Reproduce the material between the line holding "genus: Senna" and the line holding "collection date: 1981-08-13", inclusive, changing every "catalogue / barcode" to "catalog number" and leaving everything else unchanged.

◇ ◇ ◇ ◇ ◇

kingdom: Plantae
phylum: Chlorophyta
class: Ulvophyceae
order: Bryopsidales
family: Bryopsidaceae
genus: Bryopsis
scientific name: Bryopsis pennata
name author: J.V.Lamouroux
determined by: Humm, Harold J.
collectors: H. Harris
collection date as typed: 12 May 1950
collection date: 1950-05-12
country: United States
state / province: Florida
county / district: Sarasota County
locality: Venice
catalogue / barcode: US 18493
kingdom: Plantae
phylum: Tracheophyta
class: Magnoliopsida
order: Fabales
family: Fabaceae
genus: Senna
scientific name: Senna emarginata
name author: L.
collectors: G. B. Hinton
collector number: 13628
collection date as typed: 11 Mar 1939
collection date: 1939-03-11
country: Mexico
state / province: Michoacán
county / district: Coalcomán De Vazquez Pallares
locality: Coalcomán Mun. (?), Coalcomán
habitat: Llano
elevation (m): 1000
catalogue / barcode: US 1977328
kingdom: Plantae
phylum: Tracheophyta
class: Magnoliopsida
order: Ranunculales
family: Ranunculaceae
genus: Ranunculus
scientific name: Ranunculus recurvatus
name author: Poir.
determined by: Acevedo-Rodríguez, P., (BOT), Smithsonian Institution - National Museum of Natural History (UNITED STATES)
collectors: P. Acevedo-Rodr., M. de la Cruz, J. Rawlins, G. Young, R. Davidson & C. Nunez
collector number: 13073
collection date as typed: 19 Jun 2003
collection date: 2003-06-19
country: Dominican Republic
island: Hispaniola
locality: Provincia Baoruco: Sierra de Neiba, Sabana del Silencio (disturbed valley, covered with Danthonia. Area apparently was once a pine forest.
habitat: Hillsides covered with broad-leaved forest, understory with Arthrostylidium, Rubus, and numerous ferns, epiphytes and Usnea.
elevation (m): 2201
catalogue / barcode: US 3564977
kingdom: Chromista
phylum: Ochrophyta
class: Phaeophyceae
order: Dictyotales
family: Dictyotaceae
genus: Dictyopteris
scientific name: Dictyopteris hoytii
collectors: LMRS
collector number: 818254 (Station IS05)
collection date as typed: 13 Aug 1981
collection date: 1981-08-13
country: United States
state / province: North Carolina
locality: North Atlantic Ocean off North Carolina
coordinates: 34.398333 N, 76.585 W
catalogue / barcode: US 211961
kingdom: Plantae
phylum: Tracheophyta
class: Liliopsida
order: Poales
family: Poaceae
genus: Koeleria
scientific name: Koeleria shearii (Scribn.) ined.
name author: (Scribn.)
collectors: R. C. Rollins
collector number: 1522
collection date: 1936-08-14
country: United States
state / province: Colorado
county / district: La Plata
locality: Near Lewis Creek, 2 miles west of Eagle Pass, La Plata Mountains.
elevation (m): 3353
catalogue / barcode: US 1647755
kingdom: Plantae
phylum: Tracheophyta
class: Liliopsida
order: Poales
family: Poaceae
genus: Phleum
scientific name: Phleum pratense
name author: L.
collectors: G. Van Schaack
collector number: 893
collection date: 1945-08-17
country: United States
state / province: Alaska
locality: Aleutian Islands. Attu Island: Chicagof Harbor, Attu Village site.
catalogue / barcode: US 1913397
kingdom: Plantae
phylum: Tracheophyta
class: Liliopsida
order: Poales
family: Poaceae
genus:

◇ ◇ ◇ ◇ ◇

▶ _OUTPUT OF THE TASK_:
genus: Senna
scientific name: Senna emarginata
name author: L.
collectors: G. B. Hinton
collector number: 13628
collection date as typed: 11 Mar 1939
collection date: 1939-03-11
country: Mexico
state / province: Michoacán
county / district: Coalcomán De Vazquez Pallares
locality: Coalcomán Mun. (?), Coalcomán
habitat: Llano
elevation (m): 1000
catalog number: US 1977328
kingdom: Plantae
phylum: Tracheophyta
class: Magnoliopsida
order: Ranunculales
family: Ranunculaceae
genus: Ranunculus
scientific name: Ranunculus recurvatus
name author: Poir.
determined by: Acevedo-Rodríguez, P., (BOT), Smithsonian Institution - National Museum of Natural History (UNITED STATES)
collectors: P. Acevedo-Rodr., M. de la Cruz, J. Rawlins, G. Young, R. Davidson & C. Nunez
collector number: 13073
collection date as typed: 19 Jun 2003
collection date: 2003-06-19
country: Dominican Republic
island: Hispaniola
locality: Provincia Baoruco: Sierra de Neiba, Sabana del Silencio (disturbed valley, covered with Danthonia. Area apparently was once a pine forest.
habitat: Hillsides covered with broad-leaved forest, understory with Arthrostylidium, Rubus, and numerous ferns, epiphytes and Usnea.
elevation (m): 2201
catalog number: US 3564977
kingdom: Chromista
phylum: Ochrophyta
class: Phaeophyceae
order: Dictyotales
family: Dictyotaceae
genus: Dictyopteris
scientific name: Dictyopteris hoytii
collectors: LMRS
collector number: 818254 (Station IS05)
collection date as typed: 13 Aug 1981
collection date: 1981-08-13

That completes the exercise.